Flo Tardieu, on a travaillé ensemble à Istres il y a une bonne dizaine d’années quand j’étais l’adjoint de José Pasqualetti. Je l’ai connu gamin, au moment où il s’est imposé. Flo a joué très tôt à ce poste de sentinelle à Istres. Il n’avait que 19 ans. C’est un garçon que j’aurai un grand plaisir à recroiser d’autant plus qu’il il a fait un super parcours. C’est un garçon qui a un Q.I. football très élevé. J’ai suivi avec attention sa carrière, que ce soit à Sochaux, à Troyes et maintenant à Sainté où il a retrouvé Laurent.

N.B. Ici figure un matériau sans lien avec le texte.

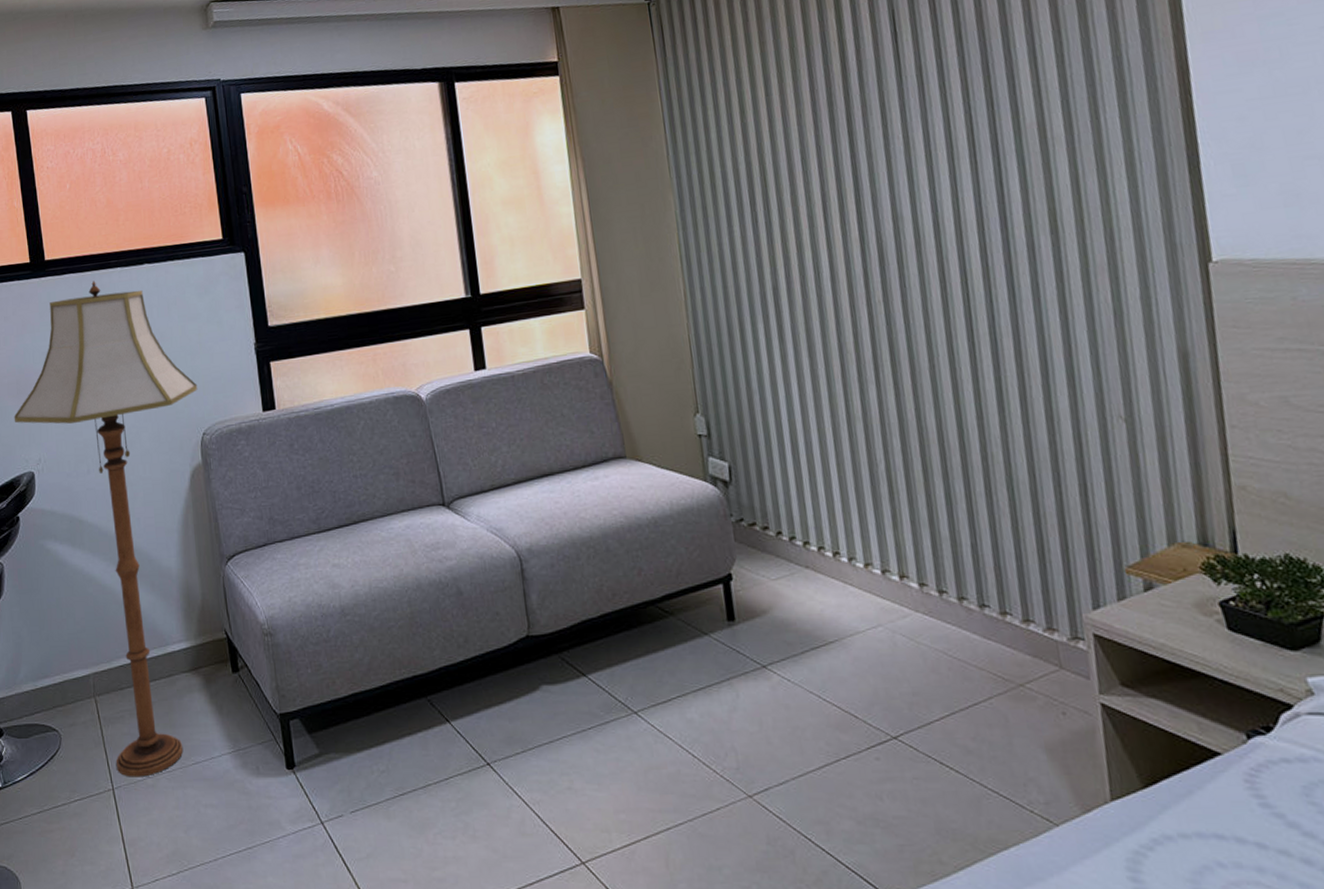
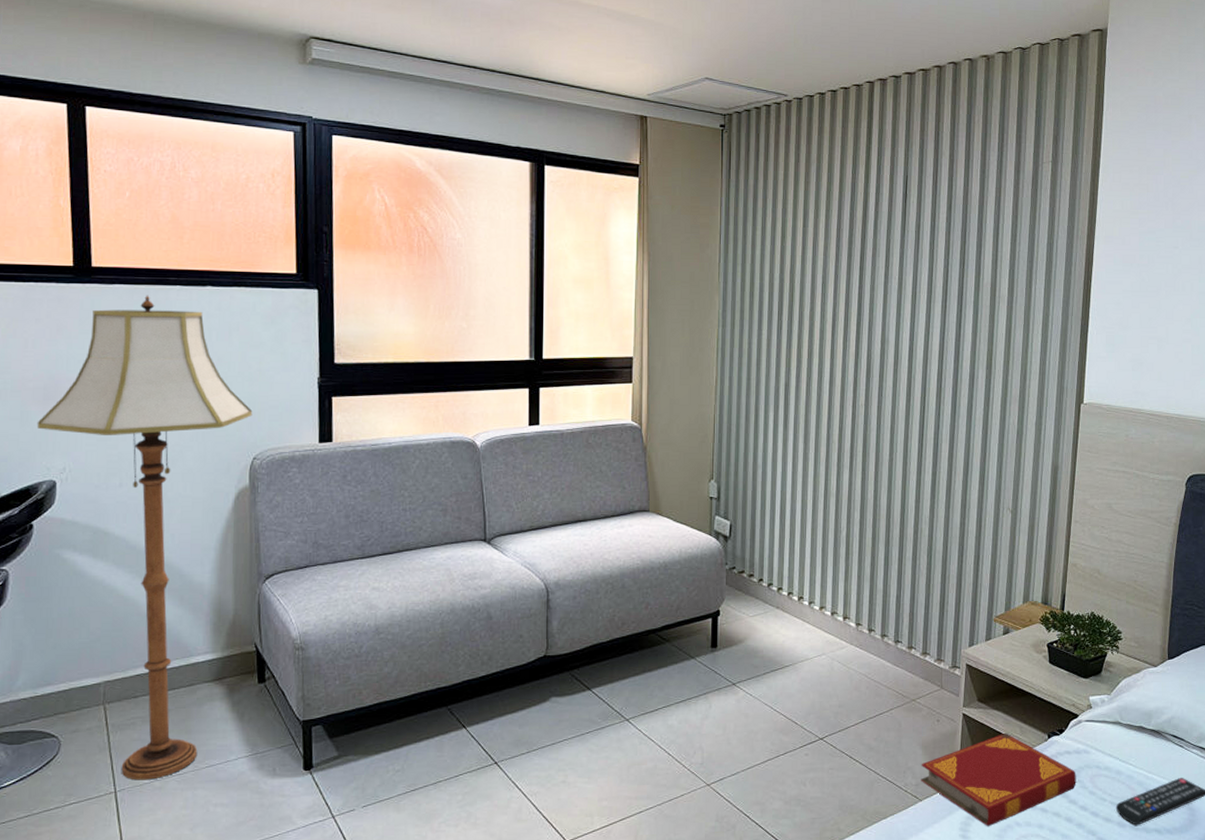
hardback book: none [1048,730,1310,868] -> present [921,732,1076,827]

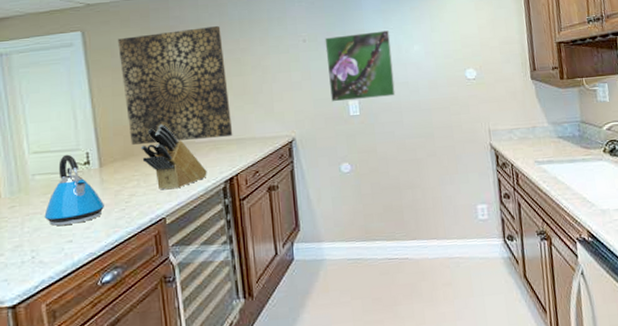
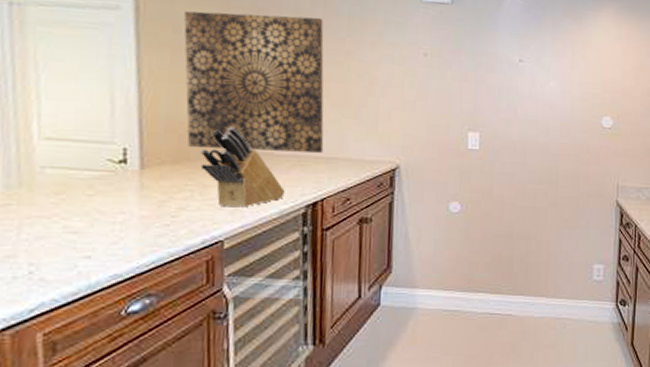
kettle: present [44,154,104,226] -> none [53,147,141,236]
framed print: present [325,30,396,102] -> none [448,55,526,134]

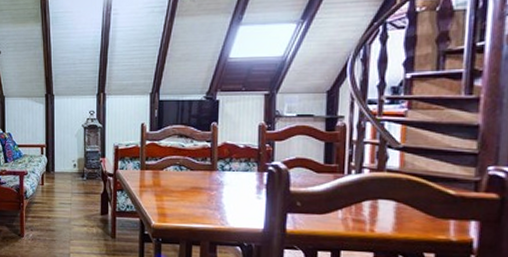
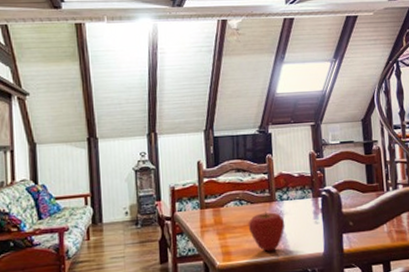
apple: none [185,180,224,220] -> present [248,211,285,252]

Laurent qui est l’un de tes camarades de promo…
Oui, on a passé le BEPF ensemble la saison 2017-2018. Dans notre promo, il y avait d’ailleurs Manu Da Costa qui est le principal adjoint de Laurent à Sainté et bien sûr d’autres coaches dont deux entraînent également en Ligue 2 : Omar Daf à Amiens et Didier Santini à Rodez. On a passé des moments intenses avec Laurent, que ce soit sur le plan football mais aussi sur le plan humain. J’ai beaucoup d’affection pour lui. On a eu beaucoup de fous rires mais ça je ne peux pas en parler ! (rires)
Qu'est-ce qui t'a plu dans le BEPF ?
Passer le BEPF, ça permet d’avoir beaucoup d’échanges. C’est une formation qui m’a appris beaucoup de choses. Pas forcément des choses rationnelles mais sur la connaissance de soi-même, dans la capacité à gérer ces émotions, à avoir de la lucidité. Le BEPF est très formateur pour acquérir le bagage complet d’un entraîneur professionnel mais c’est vraiment ce côté « connais-toi toi-même » qui m’a marqué.
Il y a donc du Socrate en toi. Du Socrates aussi ? Es-tu un apôtre du beau jeu ? Quelles sont tes influences en tant qu’entraîneur ?
J’apprécie beaucoup Marcelo Bielsa, bien entendu Pep Guardiola mais aussi Jorge Sampaoli. Je les aime énormément. Après, on a tous envie de produire du beau jeu, d’avoir la possession, d’avoir une équipe qui pétille. Mais il faut aussi être pragmatique. Je préfère le jeu d’attaque, bien entendu, mais c’est tellement réducteur de se qualifier d’entraîneur d’attaque ou de défense… On est toujours en quête d’équilibre. On est surtout dépendant aussi de la matière première que sont les joueurs.
Pour clore notre entretien, quelques mots sur Henri Stambouli, décédé vendredi dernier à l’âge de 62 ans. C’est quelqu’un que tu connaissais bien et qui a beaucoup compté pour toi.
Oui, j’ai été très choqué d’apprendre sa disparition. Il a été mon formateur à l’OM. J’étais stagiaire à l’époque où il dirigeait le centre de formation. On a travaillé ensemble à Istres quand nous sommes remontés en Ligue 2, j’ai été son adjoint dans ce club. J’ai beaucoup appris à ses côtés. Henri m’a transmis beaucoup de choses.